Last, the BOI calls out the potential penalties for violation of the requirement to file a material change, citing to Virginia Code Section 38.2-218. That Section provides for a US$5,000 penalty per knowing or willful violation, a US$1,000 penalty for violation without knowledge or intent (aggregate of US$10,000), and provision for restitution if/as applicable.[3]

[1] Virginia Code Section 38.2-5800 defines MCHIP as shown below:

"Managed care health insurance plan" or "MCHIP" means an arrangement for the delivery of health care in which a health carrier undertakes to provide, arrange for, pay for, or reimburse any of the costs of health care services for a covered person on a prepaid or insured basis which (i) contains one or more incentive arrangements, including any credentialing requirements intended to influence the cost or level of health care services between the health carrier and one or more providers with respect to the delivery of health care services and (ii) requires or creates benefit payment differential incentives for covered persons to use providers that are directly or indirectly managed, owned, under contract with or employed by the health carrier. Any health maintenance organization as defined in § 38.2-4300 or health carrier that offers preferred provider contracts or policies as defined in § 38.2-3407 or preferred provider subscription contracts as defined in § 38.2-4209 shall be deemed to be offering one or more MCHIPs. For the purposes of this definition, the prohibition of balance billing by a provider shall not be deemed a benefit payment differential incentive for covered persons to use providers who are directly or indirectly managed, owned, under contract with or employed by the health carrier. A single managed care health insurance plan may encompass multiple products and multiple types of benefit payment differentials; however, a single managed care health insurance plan shall encompass only one provider network or set of provider networks.

[2] The Letter is available at https://pxl-sccvirginiagov.terminalfour.net/prod01/channel_3/media/sccvirginiagov-home/regulated-industries/insurance/insurance-companies/administration-of-insurance-regulation-in-virginia/administrative-letters/AL-2025-02.pdf

[3] Virginia Code Section 38.2-218 provides as shown below in its entirety:

A. Any person who knowingly or willfully violates any provision of this title or any regulation issued pursuant to this title shall be punished for each violation by a penalty of not more than $5,000.

B. Any person who violates without knowledge or intent any provision of this title or any rule, regulation, or order issued pursuant to this title may be punished for each violation by a penalty of not more than $1,000. For the purpose of this subsection, a series of similar violations resulting from the same act shall be limited to a penalty in the aggregate of not more than $10,000.

C. Any violation resulting solely from a malfunction of mechanical or electronic equipment shall not be subject to a penalty.

D.

1. The Commission may require a person to make restitution in the amount of the direct actual financial loss:

a. For charging a rate in excess of that provided by statute or by the rates filed with the Commission by the insurer;

b. For charging a premium that is determined by the Commission to be unfairly discriminatory, such restitution being limited to a period of one year from the date of determination;

c. For failing to pay amounts explicitly required by the terms of the insurance contract where no aspect of the claim is disputed by the insurer; and

d.
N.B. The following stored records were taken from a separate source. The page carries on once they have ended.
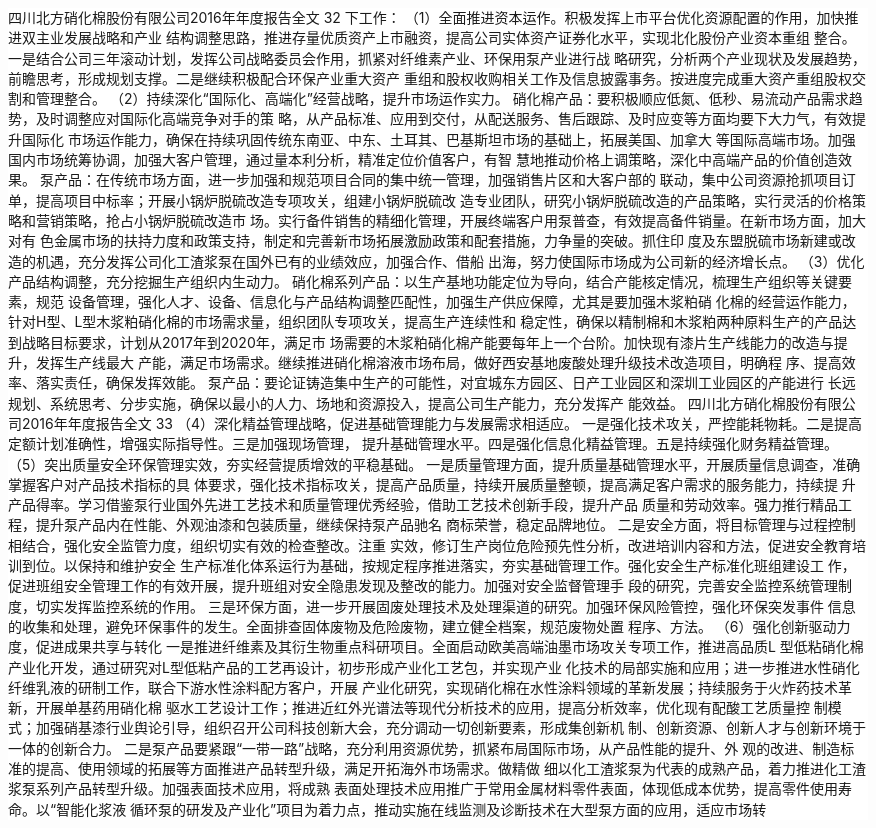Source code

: 四川北方硝化棉股份有限公司2016年年度报告全文
32
下工作：
（1）全面推进资本运作。积极发挥上市平台优化资源配置的作用，加快推进双主业发展战略和产业
结构调整思路，推进存量优质资产上市融资，提高公司实体资产证券化水平，实现北化股份产业资本重组
整合。一是结合公司三年滚动计划，发挥公司战略委员会作用，抓紧对纤维素产业、环保用泵产业进行战
略研究，分析两个产业现状及发展趋势，前瞻思考，形成规划支撑。二是继续积极配合环保产业重大资产
重组和股权收购相关工作及信息披露事务。按进度完成重大资产重组股权交割和管理整合。
（2）持续深化“国际化、高端化”经营战略，提升市场运作实力。
硝化棉产品：要积极顺应低氮、低秒、易流动产品需求趋势，及时调整应对国际化高端竞争对手的策
略，从产品标准、应用到交付，从配送服务、售后跟踪、及时应变等方面均要下大力气，有效提升国际化
市场运作能力，确保在持续巩固传统东南亚、中东、土耳其、巴基斯坦市场的基础上，拓展美国、加拿大
等国际高端市场。加强国内市场统筹协调，加强大客户管理，通过量本利分析，精准定位价值客户，有智
慧地推动价格上调策略，深化中高端产品的价值创造效果。
泵产品：在传统市场方面，进一步加强和规范项目合同的集中统一管理，加强销售片区和大客户部的
联动，集中公司资源抢抓项目订单，提高项目中标率；开展小锅炉脱硫改造专项攻关，组建小锅炉脱硫改
造专业团队，研究小锅炉脱硫改造的产品策略，实行灵活的价格策略和营销策略，抢占小锅炉脱硫改造市
场。实行备件销售的精细化管理，开展终端客户用泵普查，有效提高备件销量。在新市场方面，加大对有
色金属市场的扶持力度和政策支持，制定和完善新市场拓展激励政策和配套措施，力争量的突破。抓住印
度及东盟脱硫市场新建或改造的机遇，充分发挥公司化工渣浆泵在国外已有的业绩效应，加强合作、借船
出海，努力使国际市场成为公司新的经济增长点。
（3）优化产品结构调整，充分挖掘生产组织内生动力。
硝化棉系列产品：以生产基地功能定位为导向，结合产能核定情况，梳理生产组织等关键要素，规范
设备管理，强化人才、设备、信息化与产品结构调整匹配性，加强生产供应保障，尤其是要加强木浆粕硝
化棉的经营运作能力，针对H型、L型木浆粕硝化棉的市场需求量，组织团队专项攻关，提高生产连续性和
稳定性，确保以精制棉和木浆粕两种原料生产的产品达到战略目标要求，计划从2017年到2020年，满足市
场需要的木浆粕硝化棉产能要每年上一个台阶。加快现有漆片生产线能力的改造与提升，发挥生产线最大
产能，满足市场需求。继续推进硝化棉溶液市场布局，做好西安基地废酸处理升级技术改造项目，明确程
序、提高效率、落实责任，确保发挥效能。
泵产品：要论证铸造集中生产的可能性，对宜城东方园区、日产工业园区和深圳工业园区的产能进行
长远规划、系统思考、分步实施，确保以最小的人力、场地和资源投入，提高公司生产能力，充分发挥产
能效益。
四川北方硝化棉股份有限公司2016年年度报告全文
33
（4）深化精益管理战略，促进基础管理能力与发展需求相适应。
一是强化技术攻关，严控能耗物耗。二是提高定额计划准确性，增强实际指导性。三是加强现场管理，
提升基础管理水平。四是强化信息化精益管理。五是持续强化财务精益管理。
（5）突出质量安全环保管理实效，夯实经营提质增效的平稳基础。
一是质量管理方面，提升质量基础管理水平，开展质量信息调查，准确掌握客户对产品技术指标的具
体要求，强化技术指标攻关，提高产品质量，持续开展质量整顿，提高满足客户需求的服务能力，持续提
升产品得率。学习借鉴泵行业国外先进工艺技术和质量管理优秀经验，借助工艺技术创新手段，提升产品
质量和劳动效率。强力推行精品工程，提升泵产品内在性能、外观油漆和包装质量，继续保持泵产品驰名
商标荣誉，稳定品牌地位。
二是安全方面，将目标管理与过程控制相结合，强化安全监管力度，组织切实有效的检查整改。注重
实效，修订生产岗位危险预先性分析，改进培训内容和方法，促进安全教育培训到位。以保持和维护安全
生产标准化体系运行为基础，按规定程序推进落实，夯实基础管理工作。强化安全生产标准化班组建设工
作，促进班组安全管理工作的有效开展，提升班组对安全隐患发现及整改的能力。加强对安全监督管理手
段的研究，完善安全监控系统管理制度，切实发挥监控系统的作用。
三是环保方面，进一步开展固废处理技术及处理渠道的研究。加强环保风险管控，强化环保突发事件
信息的收集和处理，避免环保事件的发生。全面排查固体废物及危险废物，建立健全档案，规范废物处置
程序、方法。
（6）强化创新驱动力度，促进成果共享与转化
一是推进纤维素及其衍生物重点科研项目。全面启动欧美高端油墨市场攻关专项工作，推进高品质L
型低粘硝化棉产业化开发，通过研究对L型低粘产品的工艺再设计，初步形成产业化工艺包，并实现产业
化技术的局部实施和应用；进一步推进水性硝化纤维乳液的研制工作，联合下游水性涂料配方客户，开展
产业化研究，实现硝化棉在水性涂料领域的革新发展；持续服务于火炸药技术革新，开展单基药用硝化棉
驱水工艺设计工作；推进近红外光谱法等现代分析技术的应用，提高分析效率，优化现有配酸工艺质量控
制模式；加强硝基漆行业舆论引导，组织召开公司科技创新大会，充分调动一切创新要素，形成集创新机
制、创新资源、创新人才与创新环境于一体的创新合力。
二是泵产品要紧跟“一带一路”战略，充分利用资源优势，抓紧布局国际市场，从产品性能的提升、外
观的改进、制造标准的提高、使用领域的拓展等方面推进产品转型升级，满足开拓海外市场需求。做精做
细以化工渣浆泵为代表的成熟产品，着力推进化工渣浆泵系列产品转型升级。加强表面技术应用，将成熟
表面处理技术应用推广于常用金属材料零件表面，体现低成本优势，提高零件使用寿命。以“智能化浆液
循环泵的研发及产业化”项目为着力点，推动实施在线监测及诊断技术在大型泵方面的应用，适应市场转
For improperly withholding, misappropriating, or converting any money or property received in the course of doing business.

2. The Commission shall have no jurisdiction to adjudicate controversies growing out of this subsection regarding restitution among insurers, insureds, agents, claimants and beneficiaries.

E. The provisions provided under this section may be imposed in addition to or without imposing any other penalties or actions provided by law.

The content of this article is intended to provide a general guide to the subject matter. Specialist advice should be sought about your specific circumstances.